Kanyoza has since prayed that the judgment by the Constitutional Court be reversed and that the appeal do succeed with costs.

“The learned judges erred at law by failing to appreciate that the complexion of parties to Civil proceedings changes when there is a prayer for a declaration…In all the circumstances of the case, the ruling of the learned is not supported by the evidence before it…The learned judges erred at law in condemning the interested party with costs”.

Background

On January 8, the court upheld arguments by Woodworth and Gremu that the Order to allow Kanyoza joins the judicial proceedings was irregularly obtained contrary to Constitutional and Supreme Court regulations.

“The court agrees with the applicant that Mr. Kanyoza did not follow court rules and procedures in obtaining the order to be part of the case and his position in the case is not declared rising questions on his intentions for joining the proceedings. The order could not, therefore, be maintained. We will allow and grant the applicant’s plea to strike off the order of joiner,” reads part of the court’s ruling.

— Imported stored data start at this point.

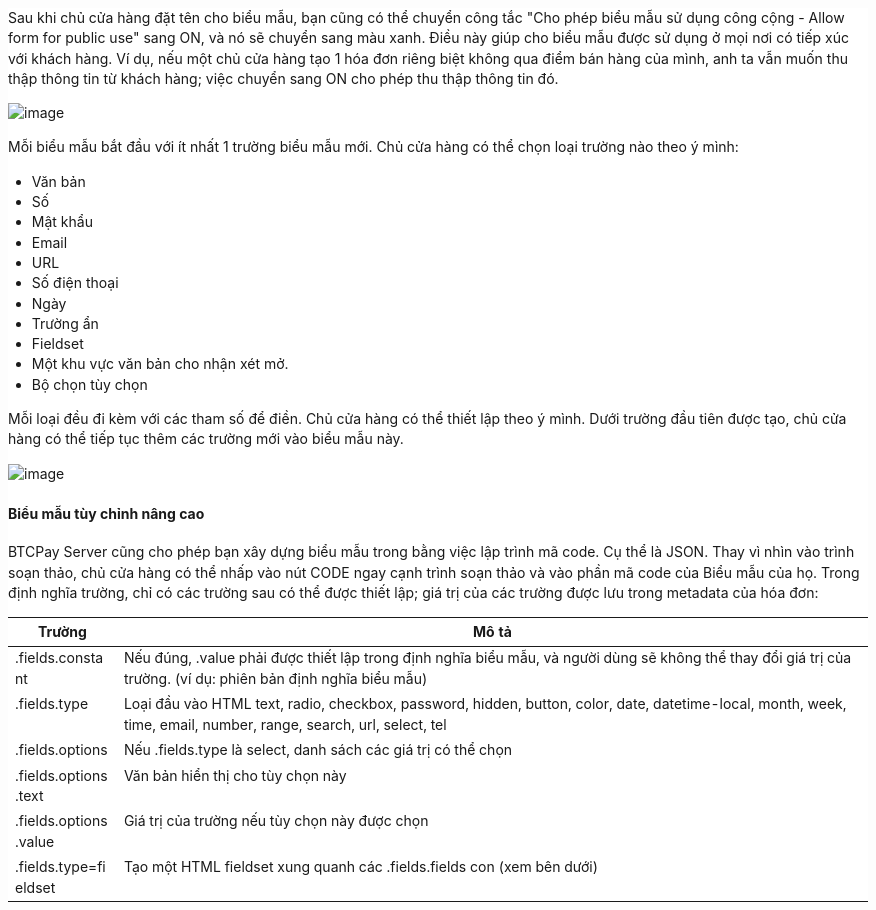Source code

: Sau khi chủ cửa hàng đặt tên cho biểu mẫu, bạn cũng có thể chuyển công tắc "Cho phép biểu mẫu sử dụng công cộng - Allow form for public use" sang ON, và nó sẽ chuyển sang màu xanh. Điều này giúp cho biểu mẫu được sử dụng ở mọi nơi có tiếp xúc với khách hàng. Ví dụ, nếu một chủ cửa hàng tạo 1 hóa đơn riêng biệt không qua điểm bán hàng của mình, anh ta vẫn muốn thu thập thông tin từ khách hàng; việc chuyển sang ON cho phép thu thập thông tin đó.

![image](assets/en/69.webp)

Mỗi biểu mẫu bắt đầu với ít nhất 1 trường biểu mẫu mới. Chủ cửa hàng có thể chọn loại trường nào theo ý mình:

- Văn bản
- Số
- Mật khẩu
- Email
- URL
- Số điện thoại
- Ngày
- Trường ẩn
- Fieldset
- Một khu vực văn bản cho nhận xét mở.
- Bộ chọn tùy chọn

Mỗi loại đều đi kèm với các tham số để điền. Chủ cửa hàng có thể thiết lập theo ý mình. Dưới trường đầu tiên được tạo, chủ cửa hàng có thể tiếp tục thêm các trường mới vào biểu mẫu này.

![image](assets/en/70.webp)

#### Biểu mẫu tùy chỉnh nâng cao

BTCPay Server cũng cho phép bạn xây dựng biểu mẫu trong bằng việc lập trình mã code. Cụ thể là JSON. Thay vì nhìn vào trình soạn thảo, chủ cửa hàng có thể nhấp vào nút CODE ngay cạnh trình soạn thảo và vào phần mã code của Biểu mẫu của họ. Trong định nghĩa trường, chỉ có các trường sau có thể được thiết lập; giá trị của các trường được lưu trong metadata của hóa đơn:

| Trường                | Mô tả                                                                                                                                                                                                                                                                                                                                                                                                                                                                                                         |
| --------------------- | ------------------------------------------------------------------------------------------------------------------------------------------------------------------------------------------------------------------------------------------------------------------------------------------------------------------------------------------------------------------------------------------------------------------------------------------------------------------------------------------------------------- |
| .fields.constant      | Nếu đúng, .value phải được thiết lập trong định nghĩa biểu mẫu, và người dùng sẽ không thể thay đổi giá trị của trường. (ví dụ: phiên bản định nghĩa biểu mẫu)                                                                                                                                                                                                                                                                                                                                                |
| .fields.type          | Loại đầu vào HTML text, radio, checkbox, password, hidden, button, color, date, datetime-local, month, week, time, email, number, range, search, url, select, tel                                                                                                                                                                                                                                                                                                                                             |
| .fields.options       | Nếu .fields.type là select, danh sách các giá trị có thể chọn                                                                                                                                                                                                                                                                                                                                                                                                                                                 |
| .fields.options.text  | Văn bản hiển thị cho tùy chọn này                                                                                                                                                                                                                                                                                                                                                                                                                                                                             |
| .fields.options.value | Giá trị của trường nếu tùy chọn này được chọn                                                                                                                                                                                                                                                                                                                                                                                                                                                                 |
| .fields.type=fieldset | Tạo một HTML fieldset xung quanh các .fields.fields con (xem bên dưới)                                                                                                                                                                                                                                                                                                                                                                                                                                        |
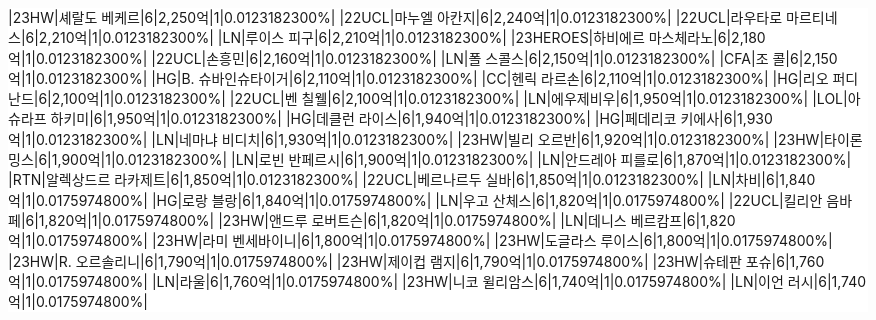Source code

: |23HW|셰랄도 베케르|6|2,250억|1|0.0123182300%|
|22UCL|마누엘 아칸지|6|2,240억|1|0.0123182300%|
|22UCL|라우타로 마르티네스|6|2,210억|1|0.0123182300%|
|LN|루이스 피구|6|2,210억|1|0.0123182300%|
|23HEROES|하비에르 마스체라노|6|2,180억|1|0.0123182300%|
|22UCL|손흥민|6|2,160억|1|0.0123182300%|
|LN|폴 스콜스|6|2,150억|1|0.0123182300%|
|CFA|조 콜|6|2,150억|1|0.0123182300%|
|HG|B. 슈바인슈타이거|6|2,110억|1|0.0123182300%|
|CC|헨릭 라르손|6|2,110억|1|0.0123182300%|
|HG|리오 퍼디난드|6|2,100억|1|0.0123182300%|
|22UCL|벤 칠웰|6|2,100억|1|0.0123182300%|
|LN|에우제비우|6|1,950억|1|0.0123182300%|
|LOL|아슈라프 하키미|6|1,950억|1|0.0123182300%|
|HG|데클런 라이스|6|1,940억|1|0.0123182300%|
|HG|페데리코 키에사|6|1,930억|1|0.0123182300%|
|LN|네마냐 비디치|6|1,930억|1|0.0123182300%|
|23HW|빌리 오르반|6|1,920억|1|0.0123182300%|
|23HW|타이론 밍스|6|1,900억|1|0.0123182300%|
|LN|로빈 반페르시|6|1,900억|1|0.0123182300%|
|LN|안드레아 피를로|6|1,870억|1|0.0123182300%|
|RTN|알렉상드르 라카제트|6|1,850억|1|0.0123182300%|
|22UCL|베르나르두 실바|6|1,850억|1|0.0123182300%|
|LN|차비|6|1,840억|1|0.0175974800%|
|HG|로랑 블랑|6|1,840억|1|0.0175974800%|
|LN|우고 산체스|6|1,820억|1|0.0175974800%|
|22UCL|킬리안 음바페|6|1,820억|1|0.0175974800%|
|23HW|앤드루 로버트슨|6|1,820억|1|0.0175974800%|
|LN|데니스 베르캄프|6|1,820억|1|0.0175974800%|
|23HW|라미 벤세바이니|6|1,800억|1|0.0175974800%|
|23HW|도글라스 루이스|6|1,800억|1|0.0175974800%|
|23HW|R. 오르솔리니|6|1,790억|1|0.0175974800%|
|23HW|제이컵 램지|6|1,790억|1|0.0175974800%|
|23HW|슈테판 포슈|6|1,760억|1|0.0175974800%|
|LN|라울|6|1,760억|1|0.0175974800%|
|23HW|니코 윌리암스|6|1,740억|1|0.0175974800%|
|LN|이언 러시|6|1,740억|1|0.0175974800%|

The court also dismissed the claims made by Kanyoza’s lawyer that his client would be affected by the court’s declaration on the matter, and that being a lease holder, was entitled to be part of the case as interested party.

“Mr. Kanyoza has not declared his position in this case. And he can’t join it as a respondent because he has not applied for that, and cannot be an interested party either”.

Woodworth and Gremu objected to the Kanyoza’s interest to be part of the proceedings on argument that the case is concerning decision made by Minister of Lands and Commissioner of Lands in granting the lease, and therefore no need for him to join it.

The Constitutional Court is expected to commence the judicial review on February 11, to examine how the minister exercised his powers to lease the said land to Kanyoza, whose long time friend to Leston Mulli own Chitakale Plantations Limited which is under Mulli Brothers Limited Holdings.

The company has stakes in transport, agriculture, tourism, pharmaceuticals and telecommunications, among others, and enjoyed multi-billion government businesses under the Mutharika regime.